* _Extracted entries_:

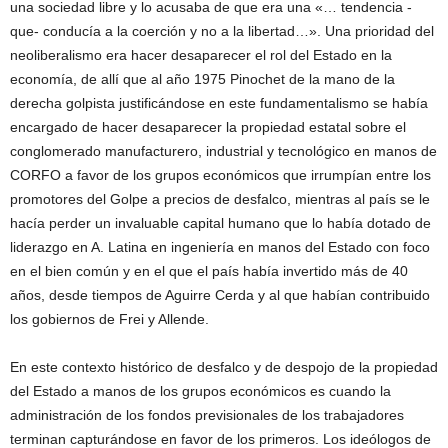
una sociedad libre y lo acusaba de que era una «… tendencia -
que- conducía a la coerción y no a la libertad…». Una prioridad del
neoliberalismo era hacer desaparecer el rol del Estado en la
economía, de allí que al año 1975 Pinochet de la mano de la
derecha golpista justificándose en este fundamentalismo se había
encargado de hacer desaparecer la propiedad estatal sobre el
conglomerado manufacturero, industrial y tecnológico en manos de
CORFO a favor de los grupos económicos que irrumpían entre los
promotores del Golpe a precios de desfalco, mientras al país se le
hacía perder un invaluable capital humano que lo había dotado de
liderazgo en A. Latina en ingeniería en manos del Estado con foco
en el bien común y en el que el país había invertido más de 40
años, desde tiempos de Aguirre Cerda y al que habían contribuido
los gobiernos de Frei y Allende.
En este contexto histórico de desfalco y de despojo de la propiedad
del Estado a manos de los grupos económicos es cuando la
administración de los fondos previsionales de los trabajadores
terminan capturándose en favor de los primeros. Los ideólogos de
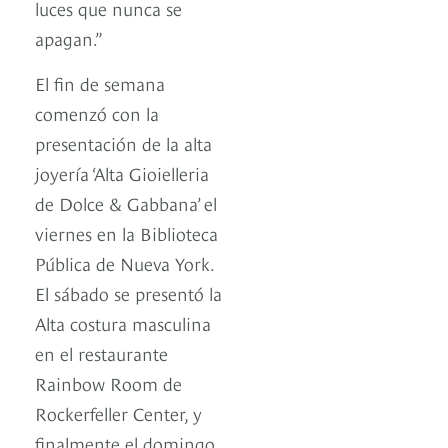
luces que nunca se
apagan.”
El fin de semana
comenzó con la
presentación de la alta
joyería ‘Alta Gioielleria
de Dolce & Gabbana’ el
viernes en la Biblioteca
Pública de Nueva York.
El sábado se presentó la
Alta costura masculina
en el restaurante
Rainbow Room de
Rockerfeller Center, y
finalmente el domingo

* _Job item_: Update the material above by replacing every instance of "Estado" with "Gobierno" and leaving everything else as it is. Give back the full text without the pictures.

* _Answer_:
una sociedad libre y lo acusaba de que era una «… tendencia -
que- conducía a la coerción y no a la libertad…». Una prioridad del
neoliberalismo era hacer desaparecer el rol del Gobierno en la
economía, de allí que al año 1975 Pinochet de la mano de la
derecha golpista justificándose en este fundamentalismo se había
encargado de hacer desaparecer la propiedad estatal sobre el
conglomerado manufacturero, industrial y tecnológico en manos de
CORFO a favor de los grupos económicos que irrumpían entre los
promotores del Golpe a precios de desfalco, mientras al país se le
hacía perder un invaluable capital humano que lo había dotado de
liderazgo en A. Latina en ingeniería en manos del Gobierno con foco
en el bien común y en el que el país había invertido más de 40
años, desde tiempos de Aguirre Cerda y al que habían contribuido
los gobiernos de Frei y Allende.
En este contexto histórico de desfalco y de despojo de la propiedad
del Gobierno a manos de los grupos económicos es cuando la
administración de los fondos previsionales de los trabajadores
terminan capturándose en favor de los primeros. Los ideólogos de
luces que nunca se
apagan.”
El fin de semana
comenzó con la
presentación de la alta
joyería ‘Alta Gioielleria
de Dolce & Gabbana’ el
viernes en la Biblioteca
Pública de Nueva York.
El sábado se presentó la
Alta costura masculina
en el restaurante
Rainbow Room de
Rockerfeller Center, y
finalmente el domingo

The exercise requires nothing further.